What is the Bioeconomy?

The bioeconomy is the part of the economy which uses renewable resources from agriculture, forestry and the marine to produce food, feed, materials and energy, while reducing waste, in support of achieving a sustainable and climate neutral society.

The Bioeconomy

The bioeconomy is the part of the economy which uses renewable resources from agriculture, forestry and the marine to produce food, feed, materials and energy, while reducing waste, in support of achieving a sustainable and climate neutral society.

The bioeconomy recognises the value of nature, soils, land and seas to generate prosperity and mitigate climate change. It supports sustainable agriculture, forestry, fisheries and aquaculture. It also supports industries to sustainably produce food, timber, nutrients for plants and animals, chemicals, packaging and energy, while reducing waste.

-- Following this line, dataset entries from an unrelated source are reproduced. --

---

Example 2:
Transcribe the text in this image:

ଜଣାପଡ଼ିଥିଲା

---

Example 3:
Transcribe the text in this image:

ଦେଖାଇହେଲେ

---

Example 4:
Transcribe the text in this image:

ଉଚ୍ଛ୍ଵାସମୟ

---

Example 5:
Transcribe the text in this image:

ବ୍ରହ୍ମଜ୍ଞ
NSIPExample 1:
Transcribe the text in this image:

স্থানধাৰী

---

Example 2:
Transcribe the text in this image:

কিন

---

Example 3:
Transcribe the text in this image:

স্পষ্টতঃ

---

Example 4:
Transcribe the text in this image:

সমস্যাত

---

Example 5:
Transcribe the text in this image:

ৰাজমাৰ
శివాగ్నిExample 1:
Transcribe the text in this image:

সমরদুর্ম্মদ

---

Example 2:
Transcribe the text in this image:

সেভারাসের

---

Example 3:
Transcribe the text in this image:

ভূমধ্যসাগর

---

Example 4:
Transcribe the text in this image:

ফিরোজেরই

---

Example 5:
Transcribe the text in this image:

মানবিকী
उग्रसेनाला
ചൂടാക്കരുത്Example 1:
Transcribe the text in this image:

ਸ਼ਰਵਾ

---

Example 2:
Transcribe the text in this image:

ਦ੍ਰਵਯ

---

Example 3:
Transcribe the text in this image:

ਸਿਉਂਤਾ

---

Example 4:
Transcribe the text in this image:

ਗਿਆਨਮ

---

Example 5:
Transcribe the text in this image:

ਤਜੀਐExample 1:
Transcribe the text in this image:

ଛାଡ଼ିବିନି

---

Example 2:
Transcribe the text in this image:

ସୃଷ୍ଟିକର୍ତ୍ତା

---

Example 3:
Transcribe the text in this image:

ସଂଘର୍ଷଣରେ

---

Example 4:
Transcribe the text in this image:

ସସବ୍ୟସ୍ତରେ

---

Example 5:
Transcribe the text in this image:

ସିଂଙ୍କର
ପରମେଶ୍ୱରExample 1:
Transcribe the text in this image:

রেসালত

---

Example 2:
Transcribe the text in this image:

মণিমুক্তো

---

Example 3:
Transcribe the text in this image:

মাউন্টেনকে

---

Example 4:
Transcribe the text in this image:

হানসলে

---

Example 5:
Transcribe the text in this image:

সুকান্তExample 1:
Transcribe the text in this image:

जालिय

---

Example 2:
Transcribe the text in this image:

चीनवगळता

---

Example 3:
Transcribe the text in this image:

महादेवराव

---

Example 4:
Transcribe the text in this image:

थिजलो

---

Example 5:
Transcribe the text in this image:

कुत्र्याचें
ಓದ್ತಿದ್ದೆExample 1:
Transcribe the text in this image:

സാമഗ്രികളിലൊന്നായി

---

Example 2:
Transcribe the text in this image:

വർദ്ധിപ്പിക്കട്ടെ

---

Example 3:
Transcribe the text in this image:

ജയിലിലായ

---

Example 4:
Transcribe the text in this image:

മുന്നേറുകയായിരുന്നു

It ultimately supports the development of an innovative, knowledge-based, sustainable, climate-neutral economy and society.

Many of the products and services we use today such as food and energy are produced using unsustainable fossil resources that harm our climate, nature & society. Our world is searching for alternative approaches that provide a fair and prosperous future for us all.

The bioeconomy offers society a path to apply knowledge, science, technology and innovation to how we use and consume resources from our soils, fields, forests and seas that respects nature and increases social equality by reducing our use of fossil resources and developing green practices, products and local jobs in places where we wish to live.

It will value and support us to farm for carbon and nature and be less wasteful as a society. It will allow us to produce sustainable fertilizers for our fields and nutritious food for our healthy and active lives. It will also offer us sustainable packaging for the goods we buy and innovative materials to both build our homes and support our industries to re-use its waste and reduce its energy use.

The bioeconomy is a critical component of the circular economy  which offers an alternative to the linear (‘take-make-waste’) model of production and consumption, one in which we keep resources in use for as long as possible, extract the maximum value from them whilst in use, then recover and regenerate products and materials at the end of life. 

Many of the sectors that form the bioeconomy provide the renewable resources we increasingly need to produce food for humans, feed for animals, materials and energy, while reducing waste. By linking the bioeconomy and the circular economy through   the concept of biocircularity we can diminish our reliance on fossil-based resources and carbon intensive resources and boost our use of renewable biological resources. We can, not only enable the production of renewable feedstocks in terms of biomass yield but we can maintain essential natural capital.